3.       Get uncomfortable and dive into those icky conversations.  But dive in honestly, openly, and with pure intentions.  One of the purposes of yoga (which, if you are unaware, is way more than the physical shapes you see on social media) is to uncover that which is hidden.  It takes going into our own darkness and rooting around in the muck to notice those deep seeded, and often ugly, parts of ourselves.

4.       Educate yourself.  Here are a few resources I’ve found to be helpful:
Peggy McIntosh’s Unpacking the Invisible Knapsack (article)
https://www.pcc.edu/resources/illumination/documents/white-privilege-essay-mcintosh.pdf
BEGINNING A CONVERSATION WITH KIDS ABOUT RACE. Why Do It:
http://www.slate.com/articles/double_x/the_kids/2014/03/teaching_tolerance_how_white_parents_should_talk_to_their_kids_about_race.html
Teaching Tolerance https://www.tolerance.org/

5.     Do you feel angry, sad, and/or guilty?  Use those feelings as inspiration to ignite change.
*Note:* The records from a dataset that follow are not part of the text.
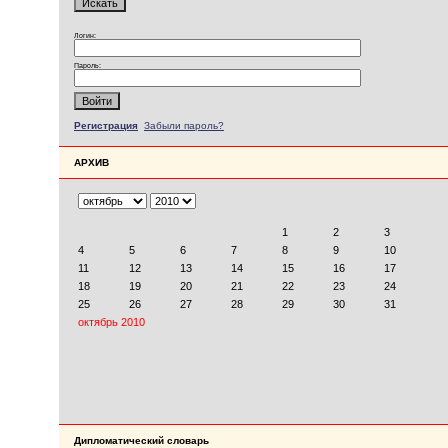
Логин:
Пароль:
Регистрация
Забыли пароль?
АРХИВ
Дипломатический словарь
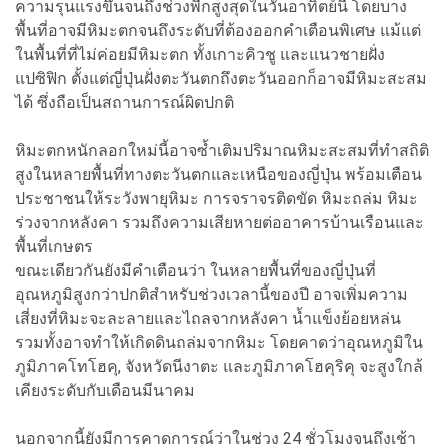
ความรุนแรงขึ้นจนถึงช่วงพีกสูงสุดในวันอาทิตย์นี้ โดยบาง
พื้นที่อาจมีหิมะตกจนถึงระดับที่ต้องออกคำเตือนพิเศษ แม้แต่
ในพื้นที่ที่ไม่ค่อยมีหิมะตก ทั้งเกาะคิวชู และแนวชายฝั่ง
แปซิฟิก ตั้งแต่ญี่ปุ่นฝั่งตะวันตกถึงตะวันออกก็อาจมีหิมะสะสม
ได้ ซึ่งถือเป็นสถานการณ์ผิดปกติ
หิมะตกหนักลอกใหม่นี้อาจซ้ำเติมปริมาณหิมะสะสมที่ทำสถิติ
สูงในหลายพื้นที่ทางตะวันตกและเหนือของญี่ปุ่น พร้อมเตือน
ประชาชนให้ระวังพายุหิมะ การจราจรติดขัด หิมะถล่ม หิมะ
ร่วงจากหลังคา รวมถึงความเสียหายต่ออาคารบ้านเรือนและ
พื้นที่เกษตร
ขณะเดียวกันยังมีคำเตือนว่า ในหลายพื้นที่ของญี่ปุ่นที่
อุณหภูมิสูงกว่าปกติสำหรับช่วงเวลานี้ของปี อาจเพิ่มความ
เสี่ยงที่หิมะจะละลายและไถลจากหลังคา น้ำแข็งย้อยหล่น
รวมทั้งอาจทำให้เกิดดินถล่มจากหิมะ โดยคาดว่าอุณหภูมิใน
ภูมิภาคโทโฮคุ, จังหวัดนีงาตะ และภูมิภาคโฮคุริคุ จะสูงใกล้
เคียงระดับกับเดือนมีนาคม
นอกจากนี้ยังมีการคาดการณ์ว่าในช่วง 24 ชั่วโมงจนถึงเช้า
Get involved in your community, and not just the organizations with which you may have a personal connection.  Find the organizations that are on the ground and take action. Bring your yoga to the people that can’t afford the studios or the fancy clothes.  Donate your time, resources, and kindness in the neighborhoods you were told to avoid because they are the “bad” part of town.  Here are a few amazing, local Charlotte organizations that could use your help:
·         QC Family Tree
·         WISE Community Doulas
·         Help Out CLT

This work isn’t easy and it’s not for the complacent, comfortable, or faint of heart. This type of work is for the yogi who is ready to take a stand and truly live their yoga off the mat.  It takes courage, commitment, and drive to dive deep in our unconscious and not run from what we find.  Once we wake up, it becomes impossible to go back.  So I understand if this path is not for you. It wasn’t for me for a long time.  Through this work, I find connection, support, and love from communities I never even knew existed.  It may not be easy, but it’s so worth it!